**Exercise instructions:**
Please rewrite the rows below from the line containing "Return results in <instances>...</instances>. Mask" down to the end of the rows, replacing "Given the image" with "From the image" and leaving everything else unchanged.
---- Input data
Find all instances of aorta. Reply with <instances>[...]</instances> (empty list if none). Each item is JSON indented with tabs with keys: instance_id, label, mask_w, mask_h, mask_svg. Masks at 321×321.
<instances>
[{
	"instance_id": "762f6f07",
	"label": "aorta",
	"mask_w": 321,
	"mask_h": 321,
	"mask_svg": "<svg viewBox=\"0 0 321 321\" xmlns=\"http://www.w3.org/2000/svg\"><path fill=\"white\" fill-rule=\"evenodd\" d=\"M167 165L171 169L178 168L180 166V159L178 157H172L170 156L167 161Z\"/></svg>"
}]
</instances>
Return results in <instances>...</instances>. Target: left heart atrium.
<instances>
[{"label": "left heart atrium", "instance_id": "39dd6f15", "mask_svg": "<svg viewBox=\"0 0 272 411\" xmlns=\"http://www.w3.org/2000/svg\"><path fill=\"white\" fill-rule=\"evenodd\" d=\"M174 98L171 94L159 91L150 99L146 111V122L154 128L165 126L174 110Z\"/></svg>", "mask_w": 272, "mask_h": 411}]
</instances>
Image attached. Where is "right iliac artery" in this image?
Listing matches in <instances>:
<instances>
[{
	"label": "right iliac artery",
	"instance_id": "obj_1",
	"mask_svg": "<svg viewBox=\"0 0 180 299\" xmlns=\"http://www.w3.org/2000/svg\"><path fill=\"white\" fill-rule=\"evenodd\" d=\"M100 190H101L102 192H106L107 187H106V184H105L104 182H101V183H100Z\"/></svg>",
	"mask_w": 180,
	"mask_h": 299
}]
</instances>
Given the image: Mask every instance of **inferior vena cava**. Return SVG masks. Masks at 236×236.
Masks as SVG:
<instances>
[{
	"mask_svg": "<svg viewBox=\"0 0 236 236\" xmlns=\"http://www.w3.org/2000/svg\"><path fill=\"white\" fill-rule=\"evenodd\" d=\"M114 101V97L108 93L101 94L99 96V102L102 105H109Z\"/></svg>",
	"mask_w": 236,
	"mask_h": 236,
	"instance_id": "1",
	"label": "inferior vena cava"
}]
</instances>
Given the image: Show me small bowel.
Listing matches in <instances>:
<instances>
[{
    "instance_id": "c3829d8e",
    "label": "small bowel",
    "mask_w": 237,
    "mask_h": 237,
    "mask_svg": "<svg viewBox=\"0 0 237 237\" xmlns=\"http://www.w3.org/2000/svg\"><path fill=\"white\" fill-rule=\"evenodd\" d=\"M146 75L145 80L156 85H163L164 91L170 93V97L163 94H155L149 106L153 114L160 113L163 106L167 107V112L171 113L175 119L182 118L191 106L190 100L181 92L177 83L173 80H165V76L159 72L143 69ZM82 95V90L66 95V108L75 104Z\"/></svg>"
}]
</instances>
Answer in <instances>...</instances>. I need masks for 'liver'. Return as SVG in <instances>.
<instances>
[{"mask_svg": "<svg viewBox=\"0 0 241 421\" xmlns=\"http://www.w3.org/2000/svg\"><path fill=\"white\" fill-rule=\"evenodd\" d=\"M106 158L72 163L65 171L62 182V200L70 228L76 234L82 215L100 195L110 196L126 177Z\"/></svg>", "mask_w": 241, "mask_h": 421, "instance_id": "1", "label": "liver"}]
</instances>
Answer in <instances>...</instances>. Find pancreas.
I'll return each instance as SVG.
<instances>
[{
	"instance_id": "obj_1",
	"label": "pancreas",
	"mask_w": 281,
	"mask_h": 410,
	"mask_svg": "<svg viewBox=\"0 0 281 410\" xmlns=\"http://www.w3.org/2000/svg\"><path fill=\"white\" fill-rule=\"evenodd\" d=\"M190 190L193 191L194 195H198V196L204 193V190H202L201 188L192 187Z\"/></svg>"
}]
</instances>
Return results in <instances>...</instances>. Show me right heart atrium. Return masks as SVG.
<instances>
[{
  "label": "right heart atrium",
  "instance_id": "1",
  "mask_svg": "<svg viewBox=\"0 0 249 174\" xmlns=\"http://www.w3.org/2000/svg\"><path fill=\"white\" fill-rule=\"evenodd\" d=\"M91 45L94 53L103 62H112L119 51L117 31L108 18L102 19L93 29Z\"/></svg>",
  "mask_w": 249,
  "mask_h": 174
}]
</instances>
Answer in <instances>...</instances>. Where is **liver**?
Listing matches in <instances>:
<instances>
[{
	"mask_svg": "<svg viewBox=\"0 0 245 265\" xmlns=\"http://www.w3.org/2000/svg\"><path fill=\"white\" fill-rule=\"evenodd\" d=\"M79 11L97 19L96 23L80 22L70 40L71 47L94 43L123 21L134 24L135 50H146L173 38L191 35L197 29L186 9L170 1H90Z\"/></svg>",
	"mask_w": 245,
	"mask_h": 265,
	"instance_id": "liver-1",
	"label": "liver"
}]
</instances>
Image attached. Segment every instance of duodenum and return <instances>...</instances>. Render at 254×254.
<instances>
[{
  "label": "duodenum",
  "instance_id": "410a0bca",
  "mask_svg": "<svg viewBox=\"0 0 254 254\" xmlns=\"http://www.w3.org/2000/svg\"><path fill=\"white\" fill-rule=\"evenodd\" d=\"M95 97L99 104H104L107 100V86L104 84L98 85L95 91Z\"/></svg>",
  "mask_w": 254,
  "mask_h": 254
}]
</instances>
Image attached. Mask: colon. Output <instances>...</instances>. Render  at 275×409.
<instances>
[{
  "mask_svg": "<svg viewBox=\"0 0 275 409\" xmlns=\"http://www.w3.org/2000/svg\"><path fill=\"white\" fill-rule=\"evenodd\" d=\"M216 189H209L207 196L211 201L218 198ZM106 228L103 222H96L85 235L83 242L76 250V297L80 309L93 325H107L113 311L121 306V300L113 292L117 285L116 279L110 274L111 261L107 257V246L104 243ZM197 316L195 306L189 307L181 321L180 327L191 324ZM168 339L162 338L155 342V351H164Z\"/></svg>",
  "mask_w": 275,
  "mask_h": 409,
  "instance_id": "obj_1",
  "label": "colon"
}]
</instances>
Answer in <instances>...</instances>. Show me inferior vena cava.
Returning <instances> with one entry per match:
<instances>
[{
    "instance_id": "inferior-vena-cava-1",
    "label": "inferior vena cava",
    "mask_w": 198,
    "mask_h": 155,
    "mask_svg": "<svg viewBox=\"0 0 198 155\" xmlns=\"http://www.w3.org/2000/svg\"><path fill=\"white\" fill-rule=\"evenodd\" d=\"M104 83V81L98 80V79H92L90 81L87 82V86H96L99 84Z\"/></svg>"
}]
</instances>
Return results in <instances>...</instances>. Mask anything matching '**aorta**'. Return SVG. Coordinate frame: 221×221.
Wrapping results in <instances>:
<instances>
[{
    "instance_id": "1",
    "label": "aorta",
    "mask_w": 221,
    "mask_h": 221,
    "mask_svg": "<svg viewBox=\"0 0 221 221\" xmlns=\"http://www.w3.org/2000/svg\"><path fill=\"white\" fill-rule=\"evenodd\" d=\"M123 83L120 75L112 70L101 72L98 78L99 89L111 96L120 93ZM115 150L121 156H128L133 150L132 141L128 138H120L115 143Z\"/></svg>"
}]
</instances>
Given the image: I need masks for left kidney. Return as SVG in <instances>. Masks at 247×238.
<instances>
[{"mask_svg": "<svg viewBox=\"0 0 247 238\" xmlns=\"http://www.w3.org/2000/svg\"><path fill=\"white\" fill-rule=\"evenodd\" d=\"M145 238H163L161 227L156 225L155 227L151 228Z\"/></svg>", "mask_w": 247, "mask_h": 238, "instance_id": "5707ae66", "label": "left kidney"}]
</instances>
--------
**Output:**
Return results in <instances>...</instances>. Mask anything matching '**aorta**'. Return SVG. Coordinate frame: 221×221.
Wrapping results in <instances>:
<instances>
[{
    "instance_id": "1",
    "label": "aorta",
    "mask_w": 221,
    "mask_h": 221,
    "mask_svg": "<svg viewBox=\"0 0 221 221\" xmlns=\"http://www.w3.org/2000/svg\"><path fill=\"white\" fill-rule=\"evenodd\" d=\"M123 83L120 75L112 70L101 72L98 78L99 89L111 96L120 93ZM115 150L121 156H128L133 150L132 141L128 138H120L115 143Z\"/></svg>"
}]
</instances>
From the image: I need masks for left kidney. Return as SVG in <instances>. Masks at 247×238.
<instances>
[{"mask_svg": "<svg viewBox=\"0 0 247 238\" xmlns=\"http://www.w3.org/2000/svg\"><path fill=\"white\" fill-rule=\"evenodd\" d=\"M145 238H163L161 227L156 225L155 227L151 228Z\"/></svg>", "mask_w": 247, "mask_h": 238, "instance_id": "5707ae66", "label": "left kidney"}]
</instances>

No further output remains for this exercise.